Coping with time creatively, dancing with the muse, also takes a developed sense of balance. A path through the world of music is filled with unexpected twists and unpredictable changes of progression. The only true consistency artists can anticipate is their own and that must be evolved and nurtured. A performance in a sold-out arena can be followed the very next night with a booking in a small club with no guarantee.

"There's an awful lot of surprises," Gauthier concedes. "Every day is completely different than the one before...I was used to getting up a six in the morning, going to the restaurant, working 10, 12 hours and going home. There was a routine and predictability about it. In the music business, you just don't know what's next. You don't know where you're going to be appreciated or where you're going to be ignored and you're doing the same thing. You're the same person in both places. There's just a completely unpredictable path out there for an artist and something about that is incredibly challenging to me. You have to find peace in uncertainty. That's the biggest thing I didn't realize I'd be getting myself into...You have to be able to be centered in the middle of complete and profound uncertainty."

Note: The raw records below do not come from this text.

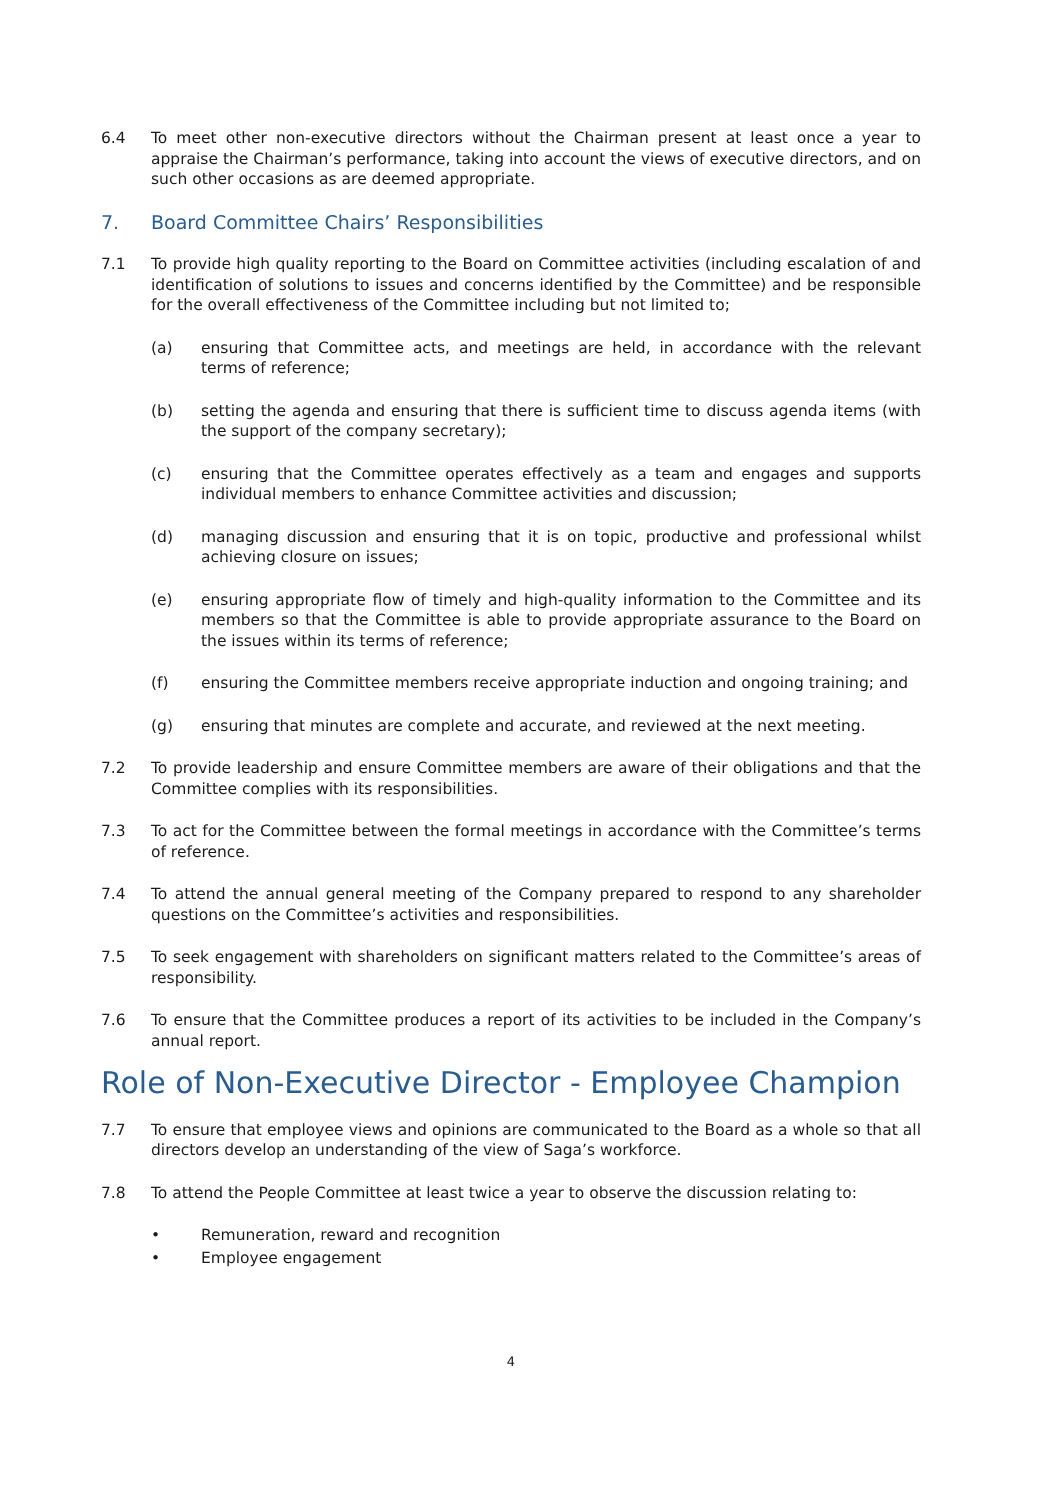6.4 To meet other non-executive directors without the Chairman present at least once a year to appraise the Chairman’s performance, taking into account the views of executive directors, and on such other occasions as are deemed appropriate.
7. Board Committee Chairs’ Responsibilities
7.1 To provide high quality reporting to the Board on Committee activities (including escalation of and identification of solutions to issues and concerns identified by the Committee) and be responsible for the overall effectiveness of the Committee including but not limited to;
(a) ensuring that Committee acts, and meetings are held, in accordance with the relevant terms of reference;
(b) setting the agenda and ensuring that there is sufficient time to discuss agenda items (with the support of the company secretary);
(c) ensuring that the Committee operates effectively as a team and engages and supports individual members to enhance Committee activities and discussion;
(d) managing discussion and ensuring that it is on topic, productive and professional whilst achieving closure on issues;
(e) ensuring appropriate flow of timely and high-quality information to the Committee and its members so that the Committee is able to provide appropriate assurance to the Board on the issues within its terms of reference;
(f) ensuring the Committee members receive appropriate induction and ongoing training; and
(g) ensuring that minutes are complete and accurate, and reviewed at the next meeting.
7.2 To provide leadership and ensure Committee members are aware of their obligations and that the Committee complies with its responsibilities.
7.3 To act for the Committee between the formal meetings in accordance with the Committee’s terms of reference.
7.4 To attend the annual general meeting of the Company prepared to respond to any shareholder questions on the Committee’s activities and responsibilities.
7.5 To seek engagement with shareholders on significant matters related to the Committee’s areas of responsibility.
7.6 To ensure that the Committee produces a report of its activities to be included in the Company’s annual report.
Role of Non-Executive Director - Employee Champion
7.7 To ensure that employee views and opinions are communicated to the Board as a whole so that all directors develop an understanding of the view of Saga’s workforce.
7.8 To attend the People Committee at least twice a year to observe the discussion relating to:
• Remuneration, reward and recognition
• Employee engagement
4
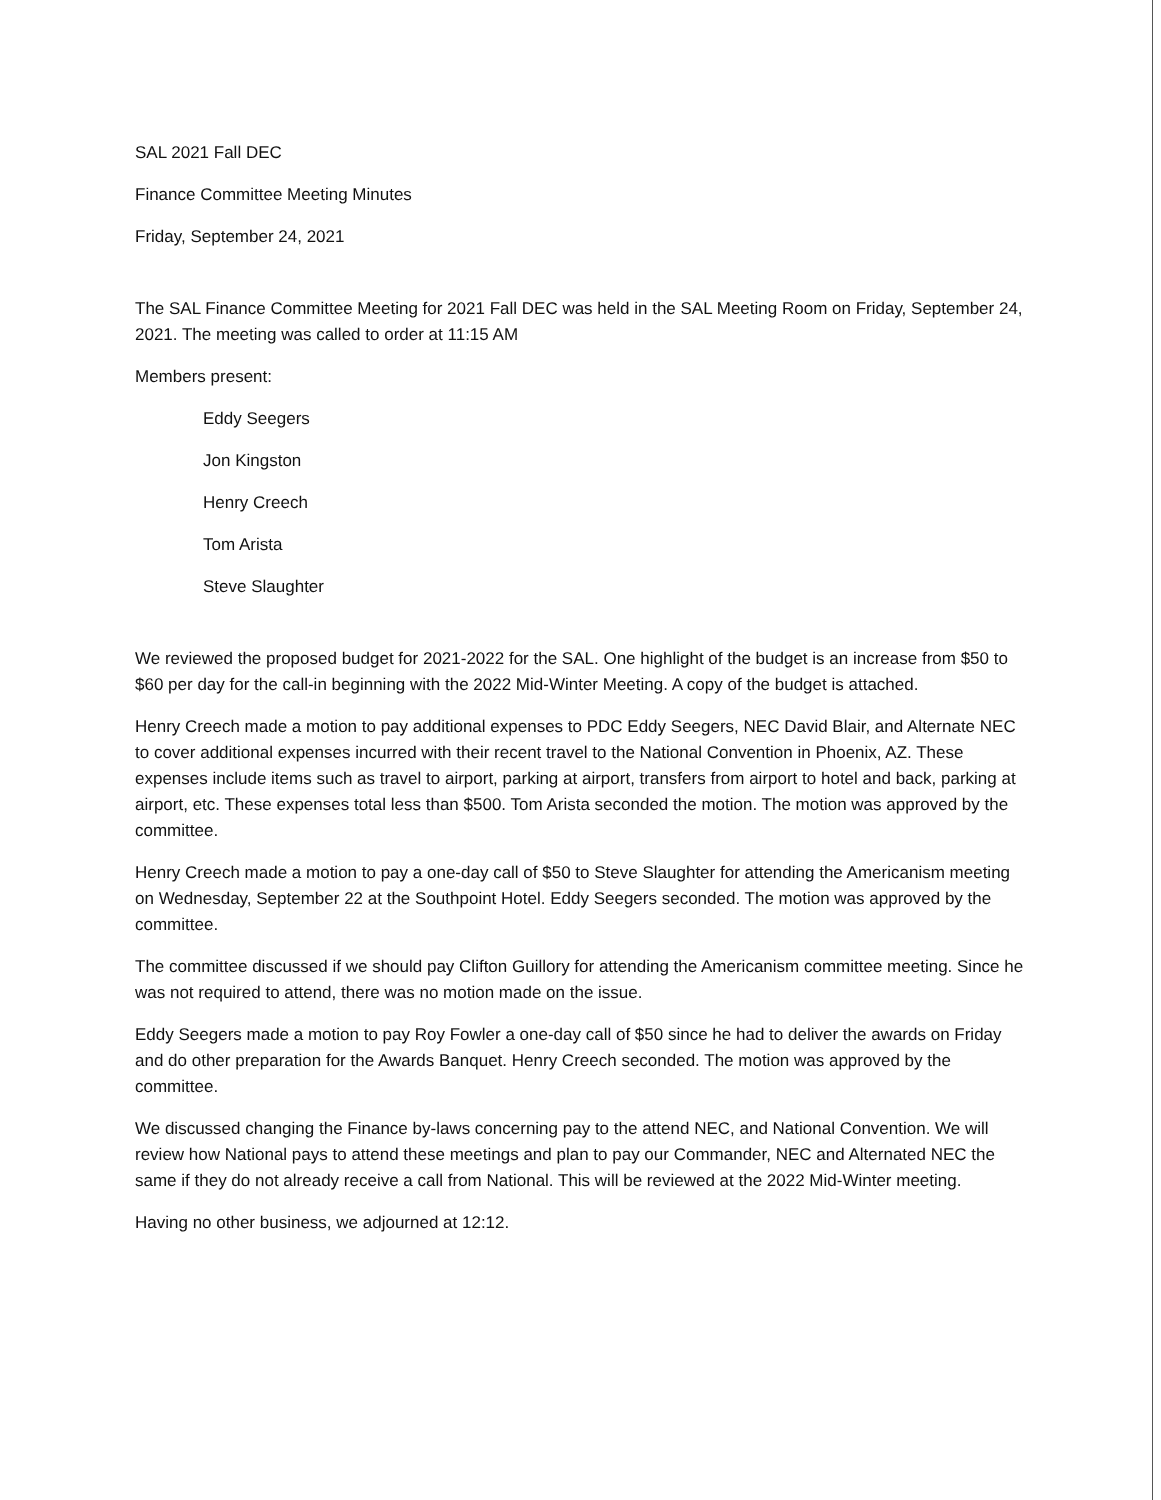SAL 2021 Fall DEC
Finance Committee Meeting Minutes
Friday, September 24, 2021
The SAL Finance Committee Meeting for 2021 Fall DEC was held in the SAL Meeting Room on Friday, September 24, 2021. The meeting was called to order at 11:15 AM
Members present:
Eddy Seegers
Jon Kingston
Henry Creech
Tom Arista
Steve Slaughter
We reviewed the proposed budget for 2021-2022 for the SAL. One highlight of the budget is an increase from $50 to $60 per day for the call-in beginning with the 2022 Mid-Winter Meeting. A copy of the budget is attached.
Henry Creech made a motion to pay additional expenses to PDC Eddy Seegers, NEC David Blair, and Alternate NEC to cover additional expenses incurred with their recent travel to the National Convention in Phoenix, AZ. These expenses include items such as travel to airport, parking at airport, transfers from airport to hotel and back, parking at airport, etc. These expenses total less than $500. Tom Arista seconded the motion. The motion was approved by the committee.
Henry Creech made a motion to pay a one-day call of $50 to Steve Slaughter for attending the Americanism meeting on Wednesday, September 22 at the Southpoint Hotel. Eddy Seegers seconded. The motion was approved by the committee.
The committee discussed if we should pay Clifton Guillory for attending the Americanism committee meeting. Since he was not required to attend, there was no motion made on the issue.
Eddy Seegers made a motion to pay Roy Fowler a one-day call of $50 since he had to deliver the awards on Friday and do other preparation for the Awards Banquet. Henry Creech seconded. The motion was approved by the committee.
We discussed changing the Finance by-laws concerning pay to the attend NEC, and National Convention. We will review how National pays to attend these meetings and plan to pay our Commander, NEC and Alternated NEC the same if they do not already receive a call from National. This will be reviewed at the 2022 Mid-Winter meeting.
Having no other business, we adjourned at 12:12.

One certainty to start with is that when Mary Gauthier played at the Rosendale Cafe on a memorable evening in the Fall of 2000, we were all on our feet applauding at the end and everyone who had come left with a profound certainty about her talents.

-Gary Alexander


Gary Alexander is an independent journalist and scholar whose focus of interests range through a variety of disciplines. Under various names, he has written (and ghost written) upon history and current event; science and technology, as well as music and the arts in books and for national periodicals. While particularly attentive to the subtle and complex impact upon cultural imagination and contemporary structures of presumption which activity in the above mentioned topics tend to have, Alexander treats his topics with a slightly more than occasional resort to humor.